This article first appeared in the American Banker on February 20, 2020.
For years it seemed that no fintech — however well run — would find a way to become a “real” bank.
The reasons were depressingly familiar: risk-averse regulators, approval timelines too lengthy for young companies, control rules that ignored changes in the investment world, to name a few. It got so bad that the Columbia University’s Richman Center dedicated a public program in November to the problem.
Now, just three months later, the world has changed. In recent weeks, two pioneering fintechs — LendingClub and Varo Money — have proven that direct participation in the banking system is possible for digital financial providers.
It’s looking like 2020 will be the tipping point for fintech movement into the regulated banking space.
Just this week, LendingClub said it is acquiring Boston-based Radius Bancorp, marking the first time a major fintech lender is purchasing a bank. The deal is a strategic and financial home run for LendingClub, combining the online consumer lender with a modern, flexible national deposit platform.
It sets the company on a path for long-term success by stabilizing its core funding, adding needed flexibility to its business model and stripping away costly intermediaries. This is something other fintech lenders should emulate.
Assuming the deal is approved by regulators, LendingClub would be able to fund its own loan warehouse with deposits, a big savings as compared to borrowing from bank lenders.
Because it would have a bank balance sheet to work with, LendingClub could be far pickier in deciding when, and at what price, it sells its loans. And the deal completely eliminates the need to pay its current bank partner, WebBank, for its services in originating loans.
Buying Radius will also help LendingClub turn its loyal customer base into a source of new growth. Today, LendingClub is great at generating new online loan customers, but it has little to offer them beyond its core installment loan products. With the Radius deal, LendingClub will be able to offer its customers a complete suite of financial tools and in time, more automated ways to help customers manage their financial lives seamlessly.

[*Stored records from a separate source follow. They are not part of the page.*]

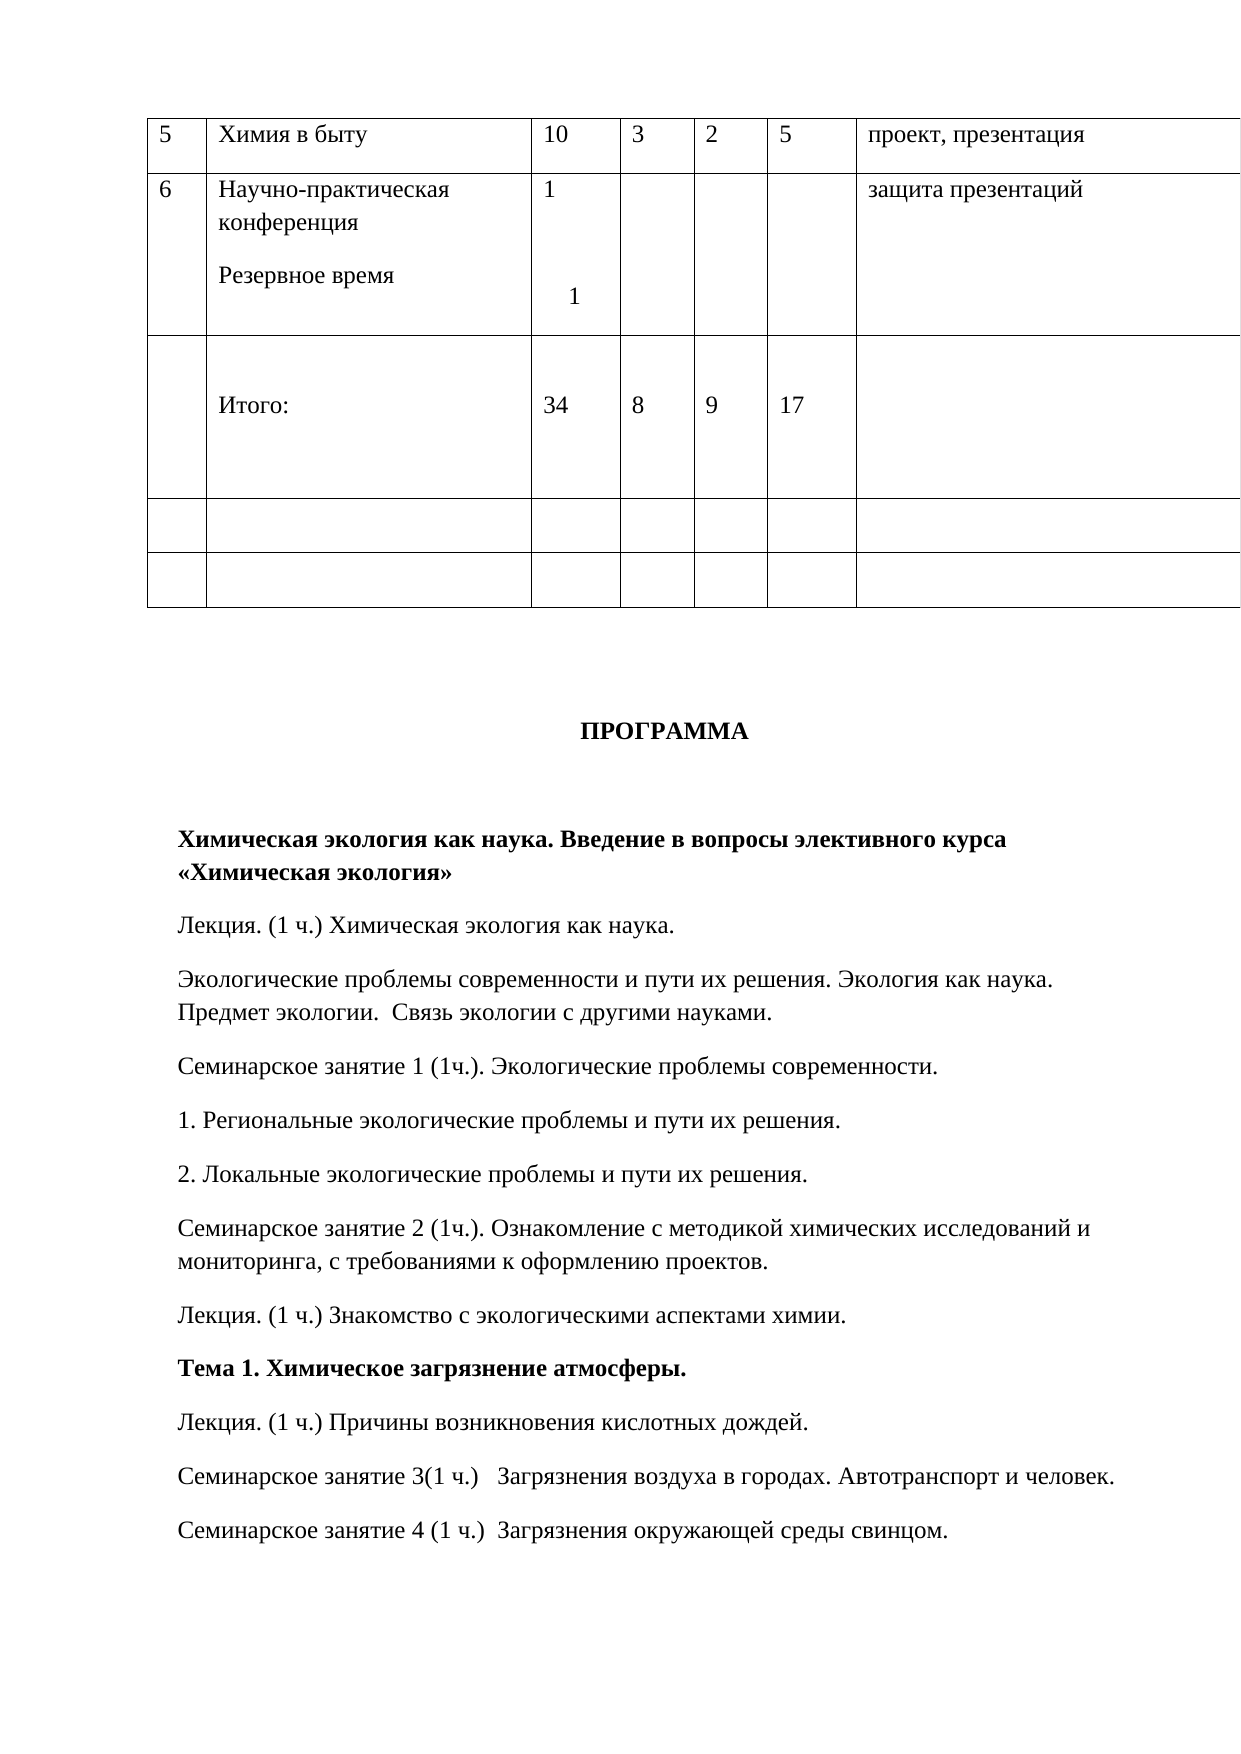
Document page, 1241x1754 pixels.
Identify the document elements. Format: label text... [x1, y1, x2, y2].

table_cell [621, 174, 694, 335]
text Лекция. (1 ч.) Знакомство с экологическими аспектами химии. [177, 1300, 1152, 1328]
table_cell 17 [768, 336, 856, 497]
table_cell проект, презентация [857, 119, 1240, 173]
table_cell [695, 553, 767, 607]
table_cell [857, 336, 1240, 497]
table_cell 2 [695, 119, 767, 173]
table_cell [148, 336, 206, 497]
table_cell 9 [695, 336, 767, 497]
table_cell Химия в быту [207, 119, 531, 173]
text Экологические проблемы современности и пути их решения. Экология как наука. Предмет экологии. Связь экологии с другими науками. [177, 964, 1152, 1026]
table_cell Научно-практическая конференция Резервное время [207, 174, 531, 335]
table_cell [621, 553, 694, 607]
table_cell [207, 499, 531, 552]
table_cell 6 [148, 174, 206, 335]
table_cell [148, 553, 206, 607]
text Семинарское занятие 3(1 ч.) Загрязнения воздуха в городах. Автотранспорт и человек. [177, 1461, 1152, 1490]
table_cell [532, 553, 620, 607]
text ПРОГРАММА [177, 716, 1152, 745]
text Семинарское занятие 4 (1 ч.) Загрязнения окружающей среды свинцом. [177, 1515, 1152, 1544]
table_cell 34 [532, 336, 620, 497]
table_cell [695, 174, 767, 335]
text Лекция. (1 ч.) Причины возникновения кислотных дождей. [177, 1407, 1152, 1436]
table_cell [768, 553, 856, 607]
text Тема 1. Химическое загрязнение атмосферы. [177, 1353, 1152, 1382]
table_cell [857, 499, 1240, 552]
table_cell [857, 553, 1240, 607]
table_cell 8 [621, 336, 694, 497]
table_cell [207, 553, 531, 607]
text 1. Региональные экологические проблемы и пути их решения. [177, 1105, 1152, 1134]
table_cell 5 [148, 119, 206, 173]
table_cell 5 [768, 119, 856, 173]
table_cell [532, 499, 620, 552]
text Химическая экология как наука. Введение в вопросы элективного курса «Химическая экология» [177, 824, 1152, 885]
table_cell [695, 499, 767, 552]
table_cell защита презентаций [857, 174, 1240, 335]
table_cell 10 [532, 119, 620, 173]
table_cell [768, 174, 856, 335]
text 2. Локальные экологические проблемы и пути их решения. [177, 1159, 1152, 1188]
table_cell [768, 499, 856, 552]
table_cell 1 1 [532, 174, 620, 335]
text Семинарское занятие 1 (1ч.). Экологические проблемы современности. [177, 1051, 1152, 1080]
text Семинарское занятие 2 (1ч.). Ознакомление с методикой химических исследований и мониторинга, с требованиями к оформлению проектов. [177, 1213, 1152, 1274]
table_cell Итого: [207, 336, 531, 497]
text Лекция. (1 ч.) Химическая экология как наука. [177, 911, 1152, 939]
table_cell [148, 499, 206, 552]
table_cell 3 [621, 119, 694, 173]
table_cell [621, 499, 694, 552]
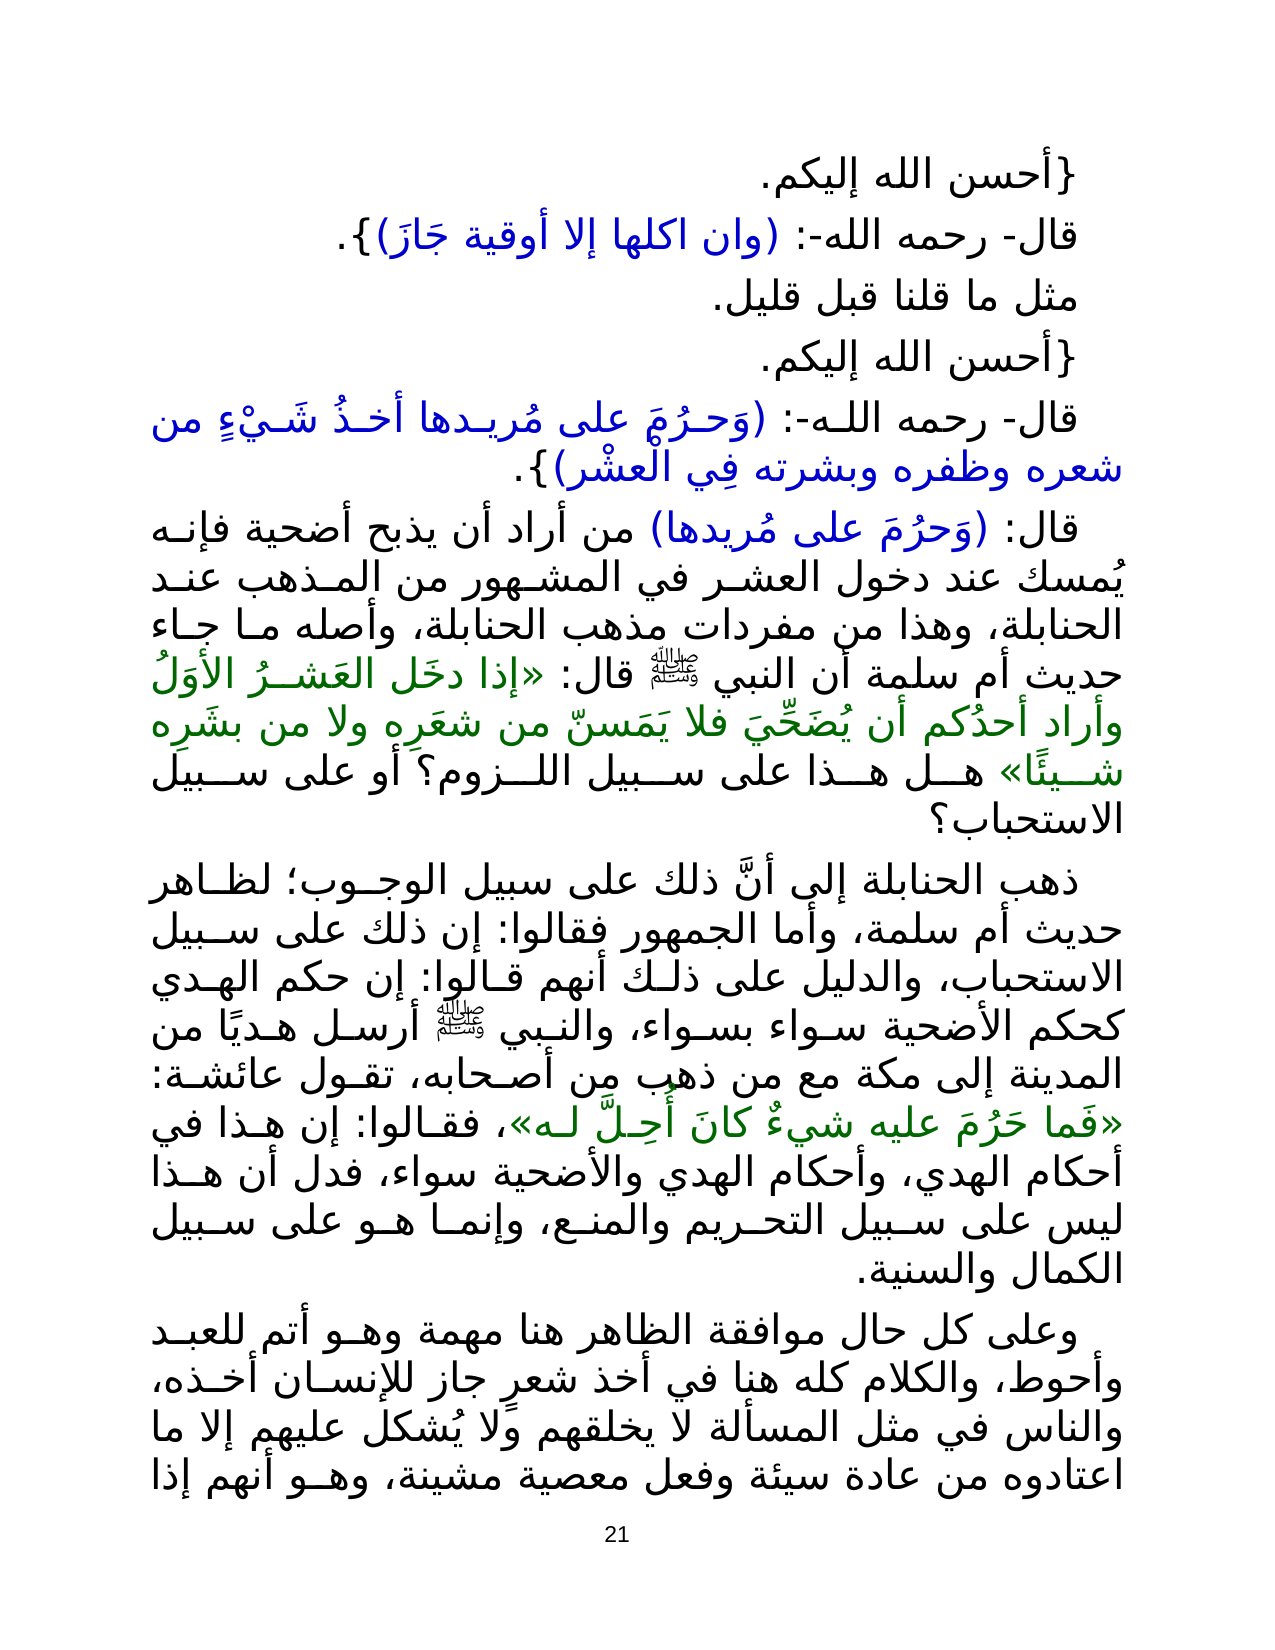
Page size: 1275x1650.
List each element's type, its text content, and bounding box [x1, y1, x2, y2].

LendingClub’s deal follows closely behind a recent (but long-delayed) decision by the Federal Deposit Insurance Corp. to approve Varo Money’s application for deposit insurance to start a bank. This was a groundbreaking decision which many hope will provide the roadmap for future de novo fintech applicants to take the same path, but in less time.
Varo’s dual-track online banking strategy looks pretty good in retrospect. Varo built a large “synthetic banking” customer base with a number of revenue streams while it was pursuing a bank license.
Varo’s customer base and brand presence — plus its cloud-based modern IT core — will give it a big head start over other startup banks.
Of course, there are still obstacles ahead for both LendingClub and Varo.
LendingClub will need to keep regulators happy with its growth plans, integration roadmap and market strategy for Radius. And Varo Money will have to meet the challenge of moving 1 million synthetic fintech bank customers from its existing partner bank to its new deposit platform — all while building out its lending and fee businesses. Both these things seem achievable.
There are a couple of points that other fintechs interested in banking should keep in mind when considering the implications of LendingClub and Varo Money.
The first is that simpler is better: both LendingClub and Varo followed traditional paths to bank ownership by either acquiring an existing insured bank or starting a new bank through the de novo process.
Although it is rumored that the FDIC will soon approve a couple of new ILC charters, even successful ILC applicants are likely to run into opposition from Congress and small bankers, who worry that big tech companies can potentially use the ILC “loophole” to gain a banking license.
There is nothing in the law to prevent Amazon, Google, Microsoft or Facebook from acquiring one of these new ILCs since the Bank Holding Company Act doesn’t apply to that charter. The political stakes and risks for ILC applicants have become higher than ever.
The second thing to keep in mind is that while the fintech banking door is open, not everyone can enter.
Both Varo and LendingClub presented themselves to regulators, particularly the FDIC, as “fintech” rather than “tech-fin.”
Varo Money is led by a strong team of experienced bankers, and LendingClub’s executive ranks are full of the same, soon to be supplemented by Radius Bank’s management team. These are people with long histories in regulated banking, and the credibility that goes along with that.
This contrasts with the more tech-first companies like Robinhood that followed the “move fast, break things” ethos of Silicon Valley into a dead end when they sought a bank charter.
The FDIC is focused on risk control. And while FDIC Chairman Jelena McWilliams is innovation friendly, a technology-first approach only goes so far. There’s a big lesson here for the next fintech that seeks to make the leap into banking.